In this task, we'll check the network's generalization, i.e., how well it does on data it has not seen. One of the challenges with [Neural Networks)](https://en.wikipedia.org/wiki/Neural_network_(machine_learning)) is the lack of generalizability, i.e., they _may not_ perform well on data the model has not seen. 

Let's explore this question:
* First, compute the fraction of the `training data` that is correctly classified. This will help us understand how many of the `N` training samples we get correct and how many we get wrong. We expect to be _mostly correct_ on the training data.
* Next, we'll do the same thing but with the `test data,` i.e., data the model has never seen. We expect the correct prediction fraction on the test data to be less than or, at best, equal to the equivalent training data value.

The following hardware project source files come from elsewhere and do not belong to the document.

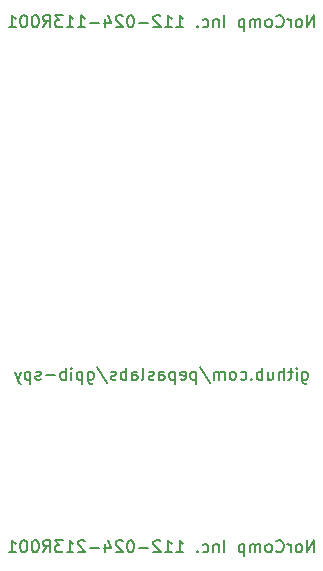
<source format=gbo>
G04 (created by PCBNEW (22-Jun-2014 BZR 4027)-stable) date Fri 07 Jul 2017 01:08:53 AM CDT*
%MOIN*%
G04 Gerber Fmt 3.4, Leading zero omitted, Abs format*
%FSLAX34Y34*%
G01*
G70*
G90*
G04 APERTURE LIST*
%ADD10C,0.00590551*%
%ADD11C,0.008*%
G04 APERTURE END LIST*
G54D10*
G54D11*
X63935Y-29645D02*
X63935Y-29969D01*
X63954Y-30007D01*
X63973Y-30026D01*
X64011Y-30045D01*
X64069Y-30045D01*
X64107Y-30026D01*
X63935Y-29892D02*
X63973Y-29911D01*
X64049Y-29911D01*
X64088Y-29892D01*
X64107Y-29873D01*
X64126Y-29835D01*
X64126Y-29721D01*
X64107Y-29683D01*
X64088Y-29664D01*
X64049Y-29645D01*
X63973Y-29645D01*
X63935Y-29664D01*
X63745Y-29911D02*
X63745Y-29645D01*
X63745Y-29511D02*
X63764Y-29530D01*
X63745Y-29550D01*
X63726Y-29530D01*
X63745Y-29511D01*
X63745Y-29550D01*
X63611Y-29645D02*
X63459Y-29645D01*
X63554Y-29511D02*
X63554Y-29854D01*
X63535Y-29892D01*
X63497Y-29911D01*
X63459Y-29911D01*
X63326Y-29911D02*
X63326Y-29511D01*
X63154Y-29911D02*
X63154Y-29702D01*
X63173Y-29664D01*
X63211Y-29645D01*
X63269Y-29645D01*
X63307Y-29664D01*
X63326Y-29683D01*
X62792Y-29645D02*
X62792Y-29911D01*
X62964Y-29645D02*
X62964Y-29854D01*
X62945Y-29892D01*
X62907Y-29911D01*
X62850Y-29911D01*
X62811Y-29892D01*
X62792Y-29873D01*
X62602Y-29911D02*
X62602Y-29511D01*
X62602Y-29664D02*
X62564Y-29645D01*
X62488Y-29645D01*
X62450Y-29664D01*
X62430Y-29683D01*
X62411Y-29721D01*
X62411Y-29835D01*
X62430Y-29873D01*
X62450Y-29892D01*
X62488Y-29911D01*
X62564Y-29911D01*
X62602Y-29892D01*
X62240Y-29873D02*
X62221Y-29892D01*
X62240Y-29911D01*
X62259Y-29892D01*
X62240Y-29873D01*
X62240Y-29911D01*
X61878Y-29892D02*
X61916Y-29911D01*
X61992Y-29911D01*
X62030Y-29892D01*
X62049Y-29873D01*
X62069Y-29835D01*
X62069Y-29721D01*
X62049Y-29683D01*
X62030Y-29664D01*
X61992Y-29645D01*
X61916Y-29645D01*
X61878Y-29664D01*
X61649Y-29911D02*
X61688Y-29892D01*
X61707Y-29873D01*
X61726Y-29835D01*
X61726Y-29721D01*
X61707Y-29683D01*
X61688Y-29664D01*
X61649Y-29645D01*
X61592Y-29645D01*
X61554Y-29664D01*
X61535Y-29683D01*
X61516Y-29721D01*
X61516Y-29835D01*
X61535Y-29873D01*
X61554Y-29892D01*
X61592Y-29911D01*
X61649Y-29911D01*
X61345Y-29911D02*
X61345Y-29645D01*
X61345Y-29683D02*
X61326Y-29664D01*
X61288Y-29645D01*
X61230Y-29645D01*
X61192Y-29664D01*
X61173Y-29702D01*
X61173Y-29911D01*
X61173Y-29702D02*
X61154Y-29664D01*
X61116Y-29645D01*
X61059Y-29645D01*
X61021Y-29664D01*
X61002Y-29702D01*
X61002Y-29911D01*
X60526Y-29492D02*
X60869Y-30007D01*
X60392Y-29645D02*
X60392Y-30045D01*
X60392Y-29664D02*
X60354Y-29645D01*
X60278Y-29645D01*
X60240Y-29664D01*
X60221Y-29683D01*
X60202Y-29721D01*
X60202Y-29835D01*
X60221Y-29873D01*
X60240Y-29892D01*
X60278Y-29911D01*
X60354Y-29911D01*
X60392Y-29892D01*
X59878Y-29892D02*
X59916Y-29911D01*
X59992Y-29911D01*
X60030Y-29892D01*
X60049Y-29854D01*
X60049Y-29702D01*
X60030Y-29664D01*
X59992Y-29645D01*
X59916Y-29645D01*
X59878Y-29664D01*
X59859Y-29702D01*
X59859Y-29740D01*
X60049Y-29778D01*
X59688Y-29645D02*
X59688Y-30045D01*
X59688Y-29664D02*
X59649Y-29645D01*
X59573Y-29645D01*
X59535Y-29664D01*
X59516Y-29683D01*
X59497Y-29721D01*
X59497Y-29835D01*
X59516Y-29873D01*
X59535Y-29892D01*
X59573Y-29911D01*
X59649Y-29911D01*
X59688Y-29892D01*
X59154Y-29911D02*
X59154Y-29702D01*
X59173Y-29664D01*
X59211Y-29645D01*
X59288Y-29645D01*
X59326Y-29664D01*
X59154Y-29892D02*
X59192Y-29911D01*
X59288Y-29911D01*
X59326Y-29892D01*
X59345Y-29854D01*
X59345Y-29816D01*
X59326Y-29778D01*
X59288Y-29759D01*
X59192Y-29759D01*
X59154Y-29740D01*
X58983Y-29892D02*
X58945Y-29911D01*
X58869Y-29911D01*
X58830Y-29892D01*
X58811Y-29854D01*
X58811Y-29835D01*
X58830Y-29797D01*
X58869Y-29778D01*
X58926Y-29778D01*
X58964Y-29759D01*
X58983Y-29721D01*
X58983Y-29702D01*
X58964Y-29664D01*
X58926Y-29645D01*
X58869Y-29645D01*
X58830Y-29664D01*
X58583Y-29911D02*
X58621Y-29892D01*
X58640Y-29854D01*
X58640Y-29511D01*
X58259Y-29911D02*
X58259Y-29702D01*
X58278Y-29664D01*
X58316Y-29645D01*
X58392Y-29645D01*
X58430Y-29664D01*
X58259Y-29892D02*
X58297Y-29911D01*
X58392Y-29911D01*
X58430Y-29892D01*
X58450Y-29854D01*
X58450Y-29816D01*
X58430Y-29778D01*
X58392Y-29759D01*
X58297Y-29759D01*
X58259Y-29740D01*
X58069Y-29911D02*
X58069Y-29511D01*
X58069Y-29664D02*
X58030Y-29645D01*
X57954Y-29645D01*
X57916Y-29664D01*
X57897Y-29683D01*
X57878Y-29721D01*
X57878Y-29835D01*
X57897Y-29873D01*
X57916Y-29892D01*
X57954Y-29911D01*
X58030Y-29911D01*
X58069Y-29892D01*
X57726Y-29892D02*
X57688Y-29911D01*
X57611Y-29911D01*
X57573Y-29892D01*
X57554Y-29854D01*
X57554Y-29835D01*
X57573Y-29797D01*
X57611Y-29778D01*
X57669Y-29778D01*
X57707Y-29759D01*
X57726Y-29721D01*
X57726Y-29702D01*
X57707Y-29664D01*
X57669Y-29645D01*
X57611Y-29645D01*
X57573Y-29664D01*
X57097Y-29492D02*
X57440Y-30007D01*
X56792Y-29645D02*
X56792Y-29969D01*
X56811Y-30007D01*
X56830Y-30026D01*
X56869Y-30045D01*
X56926Y-30045D01*
X56964Y-30026D01*
X56792Y-29892D02*
X56830Y-29911D01*
X56907Y-29911D01*
X56945Y-29892D01*
X56964Y-29873D01*
X56983Y-29835D01*
X56983Y-29721D01*
X56964Y-29683D01*
X56945Y-29664D01*
X56907Y-29645D01*
X56830Y-29645D01*
X56792Y-29664D01*
X56602Y-29645D02*
X56602Y-30045D01*
X56602Y-29664D02*
X56564Y-29645D01*
X56488Y-29645D01*
X56450Y-29664D01*
X56430Y-29683D01*
X56411Y-29721D01*
X56411Y-29835D01*
X56430Y-29873D01*
X56450Y-29892D01*
X56488Y-29911D01*
X56564Y-29911D01*
X56602Y-29892D01*
X56240Y-29911D02*
X56240Y-29645D01*
X56240Y-29511D02*
X56259Y-29530D01*
X56240Y-29550D01*
X56221Y-29530D01*
X56240Y-29511D01*
X56240Y-29550D01*
X56050Y-29911D02*
X56050Y-29511D01*
X56050Y-29664D02*
X56011Y-29645D01*
X55935Y-29645D01*
X55897Y-29664D01*
X55878Y-29683D01*
X55859Y-29721D01*
X55859Y-29835D01*
X55878Y-29873D01*
X55897Y-29892D01*
X55935Y-29911D01*
X56011Y-29911D01*
X56050Y-29892D01*
X55688Y-29759D02*
X55383Y-29759D01*
X55211Y-29892D02*
X55173Y-29911D01*
X55097Y-29911D01*
X55059Y-29892D01*
X55040Y-29854D01*
X55040Y-29835D01*
X55059Y-29797D01*
X55097Y-29778D01*
X55154Y-29778D01*
X55192Y-29759D01*
X55211Y-29721D01*
X55211Y-29702D01*
X55192Y-29664D01*
X55154Y-29645D01*
X55097Y-29645D01*
X55059Y-29664D01*
X54869Y-29645D02*
X54869Y-30045D01*
X54869Y-29664D02*
X54830Y-29645D01*
X54754Y-29645D01*
X54716Y-29664D01*
X54697Y-29683D01*
X54678Y-29721D01*
X54678Y-29835D01*
X54697Y-29873D01*
X54716Y-29892D01*
X54754Y-29911D01*
X54830Y-29911D01*
X54869Y-29892D01*
X54545Y-29645D02*
X54450Y-29911D01*
X54354Y-29645D02*
X54450Y-29911D01*
X54488Y-30007D01*
X54507Y-30026D01*
X54545Y-30045D01*
X64326Y-35661D02*
X64326Y-35261D01*
X64097Y-35661D01*
X64097Y-35261D01*
X63849Y-35661D02*
X63888Y-35642D01*
X63907Y-35623D01*
X63926Y-35585D01*
X63926Y-35471D01*
X63907Y-35433D01*
X63888Y-35414D01*
X63849Y-35395D01*
X63792Y-35395D01*
X63754Y-35414D01*
X63735Y-35433D01*
X63716Y-35471D01*
X63716Y-35585D01*
X63735Y-35623D01*
X63754Y-35642D01*
X63792Y-35661D01*
X63849Y-35661D01*
X63545Y-35661D02*
X63545Y-35395D01*
X63545Y-35471D02*
X63526Y-35433D01*
X63507Y-35414D01*
X63469Y-35395D01*
X63430Y-35395D01*
X63069Y-35623D02*
X63088Y-35642D01*
X63145Y-35661D01*
X63183Y-35661D01*
X63240Y-35642D01*
X63278Y-35604D01*
X63297Y-35566D01*
X63316Y-35490D01*
X63316Y-35433D01*
X63297Y-35357D01*
X63278Y-35319D01*
X63240Y-35280D01*
X63183Y-35261D01*
X63145Y-35261D01*
X63088Y-35280D01*
X63069Y-35300D01*
X62840Y-35661D02*
X62878Y-35642D01*
X62897Y-35623D01*
X62916Y-35585D01*
X62916Y-35471D01*
X62897Y-35433D01*
X62878Y-35414D01*
X62840Y-35395D01*
X62783Y-35395D01*
X62745Y-35414D01*
X62726Y-35433D01*
X62707Y-35471D01*
X62707Y-35585D01*
X62726Y-35623D01*
X62745Y-35642D01*
X62783Y-35661D01*
X62840Y-35661D01*
X62535Y-35661D02*
X62535Y-35395D01*
X62535Y-35433D02*
X62516Y-35414D01*
X62478Y-35395D01*
X62421Y-35395D01*
X62383Y-35414D01*
X62364Y-35452D01*
X62364Y-35661D01*
X62364Y-35452D02*
X62345Y-35414D01*
X62307Y-35395D01*
X62250Y-35395D01*
X62211Y-35414D01*
X62192Y-35452D01*
X62192Y-35661D01*
X62002Y-35395D02*
X62002Y-35795D01*
X62002Y-35414D02*
X61964Y-35395D01*
X61888Y-35395D01*
X61850Y-35414D01*
X61830Y-35433D01*
X61811Y-35471D01*
X61811Y-35585D01*
X61830Y-35623D01*
X61850Y-35642D01*
X61888Y-35661D01*
X61964Y-35661D01*
X62002Y-35642D01*
X61335Y-35661D02*
X61335Y-35261D01*
X61145Y-35395D02*
X61145Y-35661D01*
X61145Y-35433D02*
X61126Y-35414D01*
X61088Y-35395D01*
X61030Y-35395D01*
X60992Y-35414D01*
X60973Y-35452D01*
X60973Y-35661D01*
X60611Y-35642D02*
X60650Y-35661D01*
X60726Y-35661D01*
X60764Y-35642D01*
X60783Y-35623D01*
X60802Y-35585D01*
X60802Y-35471D01*
X60783Y-35433D01*
X60764Y-35414D01*
X60726Y-35395D01*
X60650Y-35395D01*
X60611Y-35414D01*
X60440Y-35623D02*
X60421Y-35642D01*
X60440Y-35661D01*
X60459Y-35642D01*
X60440Y-35623D01*
X60440Y-35661D01*
X59735Y-35661D02*
X59964Y-35661D01*
X59849Y-35661D02*
X59849Y-35261D01*
X59888Y-35319D01*
X59926Y-35357D01*
X59964Y-35376D01*
X59354Y-35661D02*
X59583Y-35661D01*
X59469Y-35661D02*
X59469Y-35261D01*
X59507Y-35319D01*
X59545Y-35357D01*
X59583Y-35376D01*
X59202Y-35300D02*
X59183Y-35280D01*
X59145Y-35261D01*
X59050Y-35261D01*
X59011Y-35280D01*
X58992Y-35300D01*
X58973Y-35338D01*
X58973Y-35376D01*
X58992Y-35433D01*
X59221Y-35661D01*
X58973Y-35661D01*
X58802Y-35509D02*
X58497Y-35509D01*
X58230Y-35261D02*
X58192Y-35261D01*
X58154Y-35280D01*
X58135Y-35300D01*
X58116Y-35338D01*
X58097Y-35414D01*
X58097Y-35509D01*
X58116Y-35585D01*
X58135Y-35623D01*
X58154Y-35642D01*
X58192Y-35661D01*
X58230Y-35661D01*
X58269Y-35642D01*
X58288Y-35623D01*
X58307Y-35585D01*
X58326Y-35509D01*
X58326Y-35414D01*
X58307Y-35338D01*
X58288Y-35300D01*
X58269Y-35280D01*
X58230Y-35261D01*
X57945Y-35300D02*
X57926Y-35280D01*
X57888Y-35261D01*
X57792Y-35261D01*
X57754Y-35280D01*
X57735Y-35300D01*
X57716Y-35338D01*
X57716Y-35376D01*
X57735Y-35433D01*
X57964Y-35661D01*
X57716Y-35661D01*
X57373Y-35395D02*
X57373Y-35661D01*
X57469Y-35242D02*
X57564Y-35528D01*
X57316Y-35528D01*
X57164Y-35509D02*
X56859Y-35509D01*
X56688Y-35300D02*
X56669Y-35280D01*
X56630Y-35261D01*
X56535Y-35261D01*
X56497Y-35280D01*
X56478Y-35300D01*
X56459Y-35338D01*
X56459Y-35376D01*
X56478Y-35433D01*
X56707Y-35661D01*
X56459Y-35661D01*
X56078Y-35661D02*
X56307Y-35661D01*
X56192Y-35661D02*
X56192Y-35261D01*
X56230Y-35319D01*
X56269Y-35357D01*
X56307Y-35376D01*
X55945Y-35261D02*
X55697Y-35261D01*
X55830Y-35414D01*
X55773Y-35414D01*
X55735Y-35433D01*
X55716Y-35452D01*
X55697Y-35490D01*
X55697Y-35585D01*
X55716Y-35623D01*
X55735Y-35642D01*
X55773Y-35661D01*
X55888Y-35661D01*
X55926Y-35642D01*
X55945Y-35623D01*
X55297Y-35661D02*
X55430Y-35471D01*
X55526Y-35661D02*
X55526Y-35261D01*
X55373Y-35261D01*
X55335Y-35280D01*
X55316Y-35300D01*
X55297Y-35338D01*
X55297Y-35395D01*
X55316Y-35433D01*
X55335Y-35452D01*
X55373Y-35471D01*
X55526Y-35471D01*
X55049Y-35261D02*
X55011Y-35261D01*
X54973Y-35280D01*
X54954Y-35300D01*
X54935Y-35338D01*
X54916Y-35414D01*
X54916Y-35509D01*
X54935Y-35585D01*
X54954Y-35623D01*
X54973Y-35642D01*
X55011Y-35661D01*
X55049Y-35661D01*
X55088Y-35642D01*
X55107Y-35623D01*
X55126Y-35585D01*
X55145Y-35509D01*
X55145Y-35414D01*
X55126Y-35338D01*
X55107Y-35300D01*
X55088Y-35280D01*
X55049Y-35261D01*
X54669Y-35261D02*
X54630Y-35261D01*
X54592Y-35280D01*
X54573Y-35300D01*
X54554Y-35338D01*
X54535Y-35414D01*
X54535Y-35509D01*
X54554Y-35585D01*
X54573Y-35623D01*
X54592Y-35642D01*
X54630Y-35661D01*
X54669Y-35661D01*
X54707Y-35642D01*
X54726Y-35623D01*
X54745Y-35585D01*
X54764Y-35509D01*
X54764Y-35414D01*
X54745Y-35338D01*
X54726Y-35300D01*
X54707Y-35280D01*
X54669Y-35261D01*
X54154Y-35661D02*
X54383Y-35661D01*
X54269Y-35661D02*
X54269Y-35261D01*
X54307Y-35319D01*
X54345Y-35357D01*
X54383Y-35376D01*
X64326Y-18161D02*
X64326Y-17761D01*
X64097Y-18161D01*
X64097Y-17761D01*
X63849Y-18161D02*
X63888Y-18142D01*
X63907Y-18123D01*
X63926Y-18085D01*
X63926Y-17971D01*
X63907Y-17933D01*
X63888Y-17914D01*
X63849Y-17895D01*
X63792Y-17895D01*
X63754Y-17914D01*
X63735Y-17933D01*
X63716Y-17971D01*
X63716Y-18085D01*
X63735Y-18123D01*
X63754Y-18142D01*
X63792Y-18161D01*
X63849Y-18161D01*
X63545Y-18161D02*
X63545Y-17895D01*
X63545Y-17971D02*
X63526Y-17933D01*
X63507Y-17914D01*
X63469Y-17895D01*
X63430Y-17895D01*
X63069Y-18123D02*
X63088Y-18142D01*
X63145Y-18161D01*
X63183Y-18161D01*
X63240Y-18142D01*
X63278Y-18104D01*
X63297Y-18066D01*
X63316Y-17990D01*
X63316Y-17933D01*
X63297Y-17857D01*
X63278Y-17819D01*
X63240Y-17780D01*
X63183Y-17761D01*
X63145Y-17761D01*
X63088Y-17780D01*
X63069Y-17800D01*
X62840Y-18161D02*
X62878Y-18142D01*
X62897Y-18123D01*
X62916Y-18085D01*
X62916Y-17971D01*
X62897Y-17933D01*
X62878Y-17914D01*
X62840Y-17895D01*
X62783Y-17895D01*
X62745Y-17914D01*
X62726Y-17933D01*
X62707Y-17971D01*
X62707Y-18085D01*
X62726Y-18123D01*
X62745Y-18142D01*
X62783Y-18161D01*
X62840Y-18161D01*
X62535Y-18161D02*
X62535Y-17895D01*
X62535Y-17933D02*
X62516Y-17914D01*
X62478Y-17895D01*
X62421Y-17895D01*
X62383Y-17914D01*
X62364Y-17952D01*
X62364Y-18161D01*
X62364Y-17952D02*
X62345Y-17914D01*
X62307Y-17895D01*
X62250Y-17895D01*
X62211Y-17914D01*
X62192Y-17952D01*
X62192Y-18161D01*
X62002Y-17895D02*
X62002Y-18295D01*
X62002Y-17914D02*
X61964Y-17895D01*
X61888Y-17895D01*
X61850Y-17914D01*
X61830Y-17933D01*
X61811Y-17971D01*
X61811Y-18085D01*
X61830Y-18123D01*
X61850Y-18142D01*
X61888Y-18161D01*
X61964Y-18161D01*
X62002Y-18142D01*
X61335Y-18161D02*
X61335Y-17761D01*
X61145Y-17895D02*
X61145Y-18161D01*
X61145Y-17933D02*
X61126Y-17914D01*
X61088Y-17895D01*
X61030Y-17895D01*
X60992Y-17914D01*
X60973Y-17952D01*
X60973Y-18161D01*
X60611Y-18142D02*
X60650Y-18161D01*
X60726Y-18161D01*
X60764Y-18142D01*
X60783Y-18123D01*
X60802Y-18085D01*
X60802Y-17971D01*
X60783Y-17933D01*
X60764Y-17914D01*
X60726Y-17895D01*
X60650Y-17895D01*
X60611Y-17914D01*
X60440Y-18123D02*
X60421Y-18142D01*
X60440Y-18161D01*
X60459Y-18142D01*
X60440Y-18123D01*
X60440Y-18161D01*
X59735Y-18161D02*
X59964Y-18161D01*
X59849Y-18161D02*
X59849Y-17761D01*
X59888Y-17819D01*
X59926Y-17857D01*
X59964Y-17876D01*
X59354Y-18161D02*
X59583Y-18161D01*
X59469Y-18161D02*
X59469Y-17761D01*
X59507Y-17819D01*
X59545Y-17857D01*
X59583Y-17876D01*
X59202Y-17800D02*
X59183Y-17780D01*
X59145Y-17761D01*
X59050Y-17761D01*
X59011Y-17780D01*
X58992Y-17800D01*
X58973Y-17838D01*
X58973Y-17876D01*
X58992Y-17933D01*
X59221Y-18161D01*
X58973Y-18161D01*
X58802Y-18009D02*
X58497Y-18009D01*
X58230Y-17761D02*
X58192Y-17761D01*
X58154Y-17780D01*
X58135Y-17800D01*
X58116Y-17838D01*
X58097Y-17914D01*
X58097Y-18009D01*
X58116Y-18085D01*
X58135Y-18123D01*
X58154Y-18142D01*
X58192Y-18161D01*
X58230Y-18161D01*
X58269Y-18142D01*
X58288Y-18123D01*
X58307Y-18085D01*
X58326Y-18009D01*
X58326Y-17914D01*
X58307Y-17838D01*
X58288Y-17800D01*
X58269Y-17780D01*
X58230Y-17761D01*
X57945Y-17800D02*
X57926Y-17780D01*
X57888Y-17761D01*
X57792Y-17761D01*
X57754Y-17780D01*
X57735Y-17800D01*
X57716Y-17838D01*
X57716Y-17876D01*
X57735Y-17933D01*
X57964Y-18161D01*
X57716Y-18161D01*
X57373Y-17895D02*
X57373Y-18161D01*
X57469Y-17742D02*
X57564Y-18028D01*
X57316Y-18028D01*
X57164Y-18009D02*
X56859Y-18009D01*
X56459Y-18161D02*
X56688Y-18161D01*
X56573Y-18161D02*
X56573Y-17761D01*
X56611Y-17819D01*
X56649Y-17857D01*
X56688Y-17876D01*
X56078Y-18161D02*
X56307Y-18161D01*
X56192Y-18161D02*
X56192Y-17761D01*
X56230Y-17819D01*
X56269Y-17857D01*
X56307Y-17876D01*
X55945Y-17761D02*
X55697Y-17761D01*
X55830Y-17914D01*
X55773Y-17914D01*
X55735Y-17933D01*
X55716Y-17952D01*
X55697Y-17990D01*
X55697Y-18085D01*
X55716Y-18123D01*
X55735Y-18142D01*
X55773Y-18161D01*
X55888Y-18161D01*
X55926Y-18142D01*
X55945Y-18123D01*
X55297Y-18161D02*
X55430Y-17971D01*
X55526Y-18161D02*
X55526Y-17761D01*
X55373Y-17761D01*
X55335Y-17780D01*
X55316Y-17800D01*
X55297Y-17838D01*
X55297Y-17895D01*
X55316Y-17933D01*
X55335Y-17952D01*
X55373Y-17971D01*
X55526Y-17971D01*
X55049Y-17761D02*
X55011Y-17761D01*
X54973Y-17780D01*
X54954Y-17800D01*
X54935Y-17838D01*
X54916Y-17914D01*
X54916Y-18009D01*
X54935Y-18085D01*
X54954Y-18123D01*
X54973Y-18142D01*
X55011Y-18161D01*
X55049Y-18161D01*
X55088Y-18142D01*
X55107Y-18123D01*
X55126Y-18085D01*
X55145Y-18009D01*
X55145Y-17914D01*
X55126Y-17838D01*
X55107Y-17800D01*
X55088Y-17780D01*
X55049Y-17761D01*
X54669Y-17761D02*
X54630Y-17761D01*
X54592Y-17780D01*
X54573Y-17800D01*
X54554Y-17838D01*
X54535Y-17914D01*
X54535Y-18009D01*
X54554Y-18085D01*
X54573Y-18123D01*
X54592Y-18142D01*
X54630Y-18161D01*
X54669Y-18161D01*
X54707Y-18142D01*
X54726Y-18123D01*
X54745Y-18085D01*
X54764Y-18009D01*
X54764Y-17914D01*
X54745Y-17838D01*
X54726Y-17800D01*
X54707Y-17780D01*
X54669Y-17761D01*
X54154Y-18161D02*
X54383Y-18161D01*
X54269Y-18161D02*
X54269Y-17761D01*
X54307Y-17819D01*
X54345Y-17857D01*
X54383Y-17876D01*
M02*

</source>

### Correct prediction `training` dataset
In the code block below, we pass the pixel data from the image into the `model` instance, compute the predicted label `ŷ,` and compare the predicted and actual labels for the `training` dataset.
* _Logic_: If the prediction and the actual label agree, we update the `S` variable (a running count of the number of correct predictions). Finally, we compute the fraction of _correct_ classifications by dividing the number of correct predictions by the total number of images in the `training` dataset.

In [17]:
let 
    S_training = 0;
    number_digit_array = [1,2,3]; # this is the digits for the labels
    for i ∈ eachindex(training_dataset)
    
        x = training_dataset[i][1];
        y = training_dataset[i][2];
        ŷ = model(x) |> z-> argmax(z) |> z-> number_digit_array[z] |> z-> onehot(z,number_digit_array)
        y == ŷ ? S_training +=1 : nothing
    end
    correct_prediction_training = (S_training/length(training_dataset))*100;
    println("Correct prediction % on the training data: $(correct_prediction_training)%");
end

Correct prediction % on the training data: 53.156848278708004%